トラベル懇話会の活動を通じて、たくさんの業界の皆さんの知己を得るとともに、公私にわたってたいへんお世話になった。このことは私の人生にとってかけがえのない宝物となっている。また定例会を通じて異業種交流と勉強会の機会を頂き、会社経営にもとても役にたった。
個人的に最も感慨深いのは、共通の趣味仲間で「歩こう会」を作ったことである。行事研修委員会の国内研修として企画した、富士登山を契機として発足した山歩きの会であり、まだ富士山が世界遺産に登録される前であった。今までに富士山、屋久島、白山、立山、槍ヶ岳、八甲田山&岩手山などに登った。そして極めつけはネパールトレッキングであったが、現在はコロナ禍によって活動を休止している。それぞれの山行が思い出深いものだったが、ヒマラヤ山脈のエベレスト、マナスル、アンナプルナなどの名峰を眺めながらワインを飲んだ記憶は、人生の宝にもなっている。もうひとつは先輩会員が作った「とらコン会」への参加であり、同会はいまだに毎年4~5回のゴルフコンペを開催、親睦を深めると共に、ゴルフ談議にふけっているとても楽しい会である。
また夏季特別セミナーも思い出深いイベントであった。毎年、このセミナーに参加するたび、私はアフリカン・ツーリスムの話をさせていただき、アフリカ馬鹿を自負していた。21世紀はアフリカの時代だ!と言い続けて30年、未だにアフリカへの日本人旅行者は微々たるものであるが、それでも当時と比較すると大きな伸びを見せており、あながち私のハッタリにも似た言葉は嘘ではなかったと思う。今でもアフリカは大好きなデスティネーションであり、アフリカロスに陥っている。
最後に個人的な報告となりますが、1970年に新卒で旅行業界へ入り、半世紀が過ぎ去りました。

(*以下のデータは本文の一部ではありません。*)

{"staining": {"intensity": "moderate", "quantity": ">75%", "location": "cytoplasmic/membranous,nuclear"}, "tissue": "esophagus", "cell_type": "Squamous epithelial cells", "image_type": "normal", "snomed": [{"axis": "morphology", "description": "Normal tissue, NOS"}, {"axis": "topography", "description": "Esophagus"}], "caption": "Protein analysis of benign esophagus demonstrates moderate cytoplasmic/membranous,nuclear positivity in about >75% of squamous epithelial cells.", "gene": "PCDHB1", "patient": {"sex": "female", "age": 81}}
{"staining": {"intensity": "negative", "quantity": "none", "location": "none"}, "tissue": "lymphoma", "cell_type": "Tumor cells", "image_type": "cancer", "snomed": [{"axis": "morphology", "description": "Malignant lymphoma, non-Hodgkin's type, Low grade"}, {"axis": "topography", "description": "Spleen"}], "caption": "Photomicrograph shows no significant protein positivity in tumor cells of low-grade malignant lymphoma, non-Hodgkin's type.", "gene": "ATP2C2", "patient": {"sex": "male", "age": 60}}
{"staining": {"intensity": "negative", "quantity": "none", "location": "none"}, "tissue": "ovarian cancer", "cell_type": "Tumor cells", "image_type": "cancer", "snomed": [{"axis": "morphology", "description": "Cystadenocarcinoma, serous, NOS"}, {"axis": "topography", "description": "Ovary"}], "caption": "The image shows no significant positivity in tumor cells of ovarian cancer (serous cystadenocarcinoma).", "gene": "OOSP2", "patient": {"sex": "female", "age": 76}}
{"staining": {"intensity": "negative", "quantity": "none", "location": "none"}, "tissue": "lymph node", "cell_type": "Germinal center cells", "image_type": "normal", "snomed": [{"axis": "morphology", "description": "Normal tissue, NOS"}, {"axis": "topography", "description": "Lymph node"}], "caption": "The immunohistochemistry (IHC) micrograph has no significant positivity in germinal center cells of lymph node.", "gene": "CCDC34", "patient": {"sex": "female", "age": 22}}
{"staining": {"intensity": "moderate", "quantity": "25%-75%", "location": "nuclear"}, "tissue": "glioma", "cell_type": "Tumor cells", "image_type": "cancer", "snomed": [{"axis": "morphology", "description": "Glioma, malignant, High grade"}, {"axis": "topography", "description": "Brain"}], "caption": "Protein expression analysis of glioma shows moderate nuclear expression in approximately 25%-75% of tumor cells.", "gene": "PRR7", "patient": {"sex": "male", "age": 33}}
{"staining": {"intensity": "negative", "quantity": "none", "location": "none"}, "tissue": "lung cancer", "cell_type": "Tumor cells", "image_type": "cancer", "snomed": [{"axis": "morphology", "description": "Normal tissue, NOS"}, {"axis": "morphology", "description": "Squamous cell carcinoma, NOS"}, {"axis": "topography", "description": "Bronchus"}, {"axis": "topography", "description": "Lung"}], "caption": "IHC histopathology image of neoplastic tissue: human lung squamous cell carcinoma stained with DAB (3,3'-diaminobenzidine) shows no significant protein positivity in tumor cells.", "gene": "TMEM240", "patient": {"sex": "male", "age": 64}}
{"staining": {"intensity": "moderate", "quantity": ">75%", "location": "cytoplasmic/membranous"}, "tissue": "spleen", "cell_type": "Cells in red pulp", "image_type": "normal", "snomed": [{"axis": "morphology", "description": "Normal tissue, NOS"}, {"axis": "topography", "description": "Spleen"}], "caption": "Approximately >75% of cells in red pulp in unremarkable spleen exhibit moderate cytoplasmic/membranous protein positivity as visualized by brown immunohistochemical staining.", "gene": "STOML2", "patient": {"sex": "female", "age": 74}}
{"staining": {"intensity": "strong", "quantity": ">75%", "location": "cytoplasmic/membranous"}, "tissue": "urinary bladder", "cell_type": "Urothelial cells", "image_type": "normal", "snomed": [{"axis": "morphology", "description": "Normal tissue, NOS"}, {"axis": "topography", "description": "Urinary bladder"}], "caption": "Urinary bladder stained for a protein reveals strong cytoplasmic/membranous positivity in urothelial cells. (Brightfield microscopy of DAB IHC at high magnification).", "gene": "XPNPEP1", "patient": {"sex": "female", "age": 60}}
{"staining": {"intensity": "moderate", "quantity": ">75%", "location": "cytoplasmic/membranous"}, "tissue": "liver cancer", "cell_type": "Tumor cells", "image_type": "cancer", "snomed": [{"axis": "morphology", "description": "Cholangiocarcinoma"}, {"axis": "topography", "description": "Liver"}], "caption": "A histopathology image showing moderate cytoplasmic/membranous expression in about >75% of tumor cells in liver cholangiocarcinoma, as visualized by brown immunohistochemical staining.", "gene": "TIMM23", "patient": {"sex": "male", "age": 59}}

そんな中、私自身40年余を共にしたUTIジャパンの代表を昨年3月で辞任、今年3月末で相談役も辞任して、業界への直接関与からは卒業しました。今後はエジプトを扱うツアーオペの顧問として、そしてトラベル懇話会ではシニア会員として、業界に関わってゆきたいと考えています。
トラベル懇話会の思い出はあまりにも多すぎて、本紙面で語りつくすことは到底できません。この機会を借り会員の皆様には、これまでに頂きましたご指導とご愛顧に対して深く御礼申し上げます。また現在は、会員の多くが新型コロナ感染拡大により極めて厳しい対応を迫られておられ、心が痛みます。そんな中、懇話会の楽しい思い出ばかりを綴ってきましたが、この未曽有の事態が早期に収まり、世界各地への旅行が復活することを心より願っています。